Oregon’s foster care children are facing a crisis, with some children nearly starved to death and a new report outlining systemic failings in the state’s foster care system – but Democrat Governor Kate Brown is acting as if nothing objectionable is going on.
Now, editorial boards across Oregon are slamming Kate Brown for her weak response to the foster care crisis, blasting her lack of leadership and decision to attack the report as partisan, rather than help Oregon’s kids.
The Bend Bulletin editorial board calls it “a question of priorities.”
The thousands of children in Oregon’s foster care system desperately need help, but the eyes of state leaders and most legislators are focused elsewhere.
The Oregonian editorial board goes even further, writing that,
This yearlong, deep dive into a troubled agency was appalling, especially for an agency responsible for children.
Yet Gov. Kate Brown and state lawmakers aren’t acting like it.
…Lawmakers who meet sporadically – this year for just 35 days – aren’t the ones who can consistently ride this issue. That’s Gov. Kate Brown’s job and foster children need more than her “support” to get that done. They need her leadership.

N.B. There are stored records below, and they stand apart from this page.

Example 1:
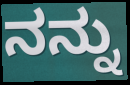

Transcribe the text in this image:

ನನ್ನು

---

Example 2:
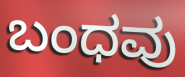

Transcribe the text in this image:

ಬಂಧವು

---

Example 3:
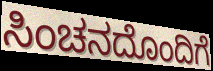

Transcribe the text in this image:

ಸಿಂಚನದೊಂದಿಗೆ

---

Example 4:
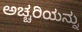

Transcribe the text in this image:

ಅಚ್ಚರಿಯನ್ನು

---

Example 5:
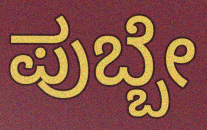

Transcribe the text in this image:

ಪುಬ್ಬೇ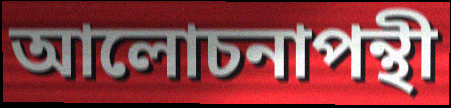
আলোচনাপন্থী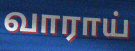
வாராய்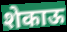
शेकाऊ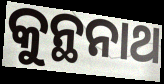
କୁନ୍ଥନାଥ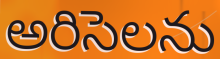
అరిసెలనుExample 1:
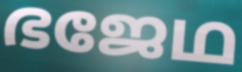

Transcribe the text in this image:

ഭജേഥ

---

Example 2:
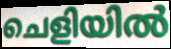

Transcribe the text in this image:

ചെളിയിൽ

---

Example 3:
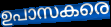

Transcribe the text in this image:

ഉപാസകരെ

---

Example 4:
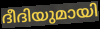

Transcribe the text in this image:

ദീദിയുമായി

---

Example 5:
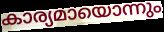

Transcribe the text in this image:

കാര്യമായൊന്നുംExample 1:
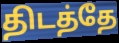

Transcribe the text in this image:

திடத்தே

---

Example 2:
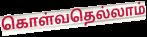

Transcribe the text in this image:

கொள்வதெல்லாம்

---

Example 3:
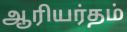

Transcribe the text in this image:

ஆரியர்தம்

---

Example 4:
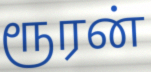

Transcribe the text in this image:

ரூரன்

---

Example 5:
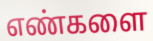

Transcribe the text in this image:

எண்களை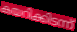
കയറിക്കിടന്ന്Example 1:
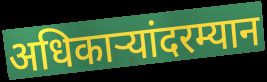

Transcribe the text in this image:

अधिकाऱ्यांदरम्यान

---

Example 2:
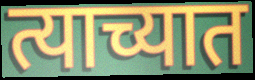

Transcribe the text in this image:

त्याच्यात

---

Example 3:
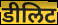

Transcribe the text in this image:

डीलिट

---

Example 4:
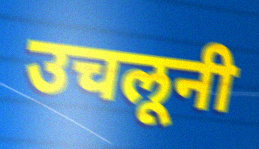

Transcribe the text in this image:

उचलूनी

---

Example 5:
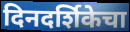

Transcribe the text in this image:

दिनदर्शिकेचाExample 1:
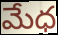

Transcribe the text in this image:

మేధ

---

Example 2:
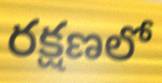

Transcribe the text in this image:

రక్షణలో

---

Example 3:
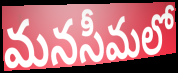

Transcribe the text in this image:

మనసీమలో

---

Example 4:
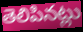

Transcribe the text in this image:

తెలిపినట్లు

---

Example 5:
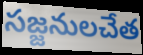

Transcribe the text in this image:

సజ్జనులచేతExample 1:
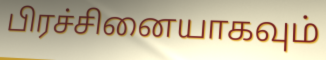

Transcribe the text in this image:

பிரச்சினையாகவும்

But Brown’s office appears too busy deflecting the audit’s results.
Oregon children deserve a champion, and Kate Brown has proven that she’s either unwilling or unable to lead.

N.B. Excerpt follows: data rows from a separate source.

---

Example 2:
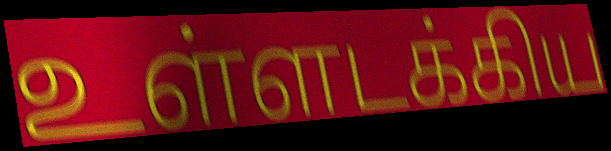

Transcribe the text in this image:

உள்ளடக்கிய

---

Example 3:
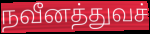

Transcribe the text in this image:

நவீனத்துவச்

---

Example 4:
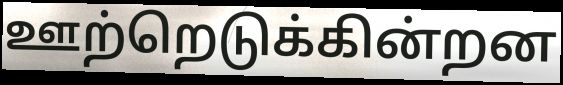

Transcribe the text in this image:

ஊற்றெடுக்கின்றன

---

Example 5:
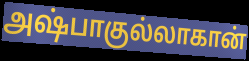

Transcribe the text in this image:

அஷ்பாகுல்லாகான்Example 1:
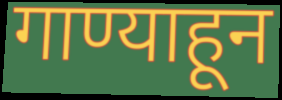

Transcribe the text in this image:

गाण्याहून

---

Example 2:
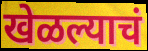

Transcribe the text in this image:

खेळल्याचं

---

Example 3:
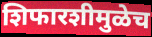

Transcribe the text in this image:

शिफारशीमुळेच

The Oregonian: Child Welfare Audit Is Much More Than 'Just Politics'
How many blistering evaluations does it take to illustrate a child welfare program is utterly failing the young people it's supposed to serve and protect?

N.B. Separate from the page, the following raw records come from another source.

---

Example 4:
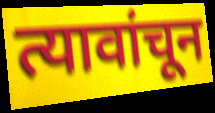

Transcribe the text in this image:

त्यावांचून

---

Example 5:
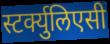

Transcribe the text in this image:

स्टर्क्युलिएसीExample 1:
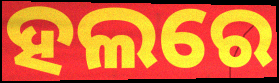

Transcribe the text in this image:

ହଲରେ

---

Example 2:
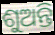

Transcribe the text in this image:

ଶୁଅନ୍ତି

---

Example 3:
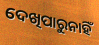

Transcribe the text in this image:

It should be one. Yet in Oregon, it's closer to a half dozen.
The most recent, an extensive audit by the Secretary of State's Office, echoed some of the problems that were outlined in earlier critiques, including one dating back to 2002.
...
This yearlong, deep dive into a troubled agency was appalling, especially for an agency responsible for children.
Yet Gov. Kate Brown and state lawmakers aren't acting like it.
Democratic lawmakers say it'll take years to address problems that were decades in the making. They argue that they just budgeted an additional $30 million to address some of these issues.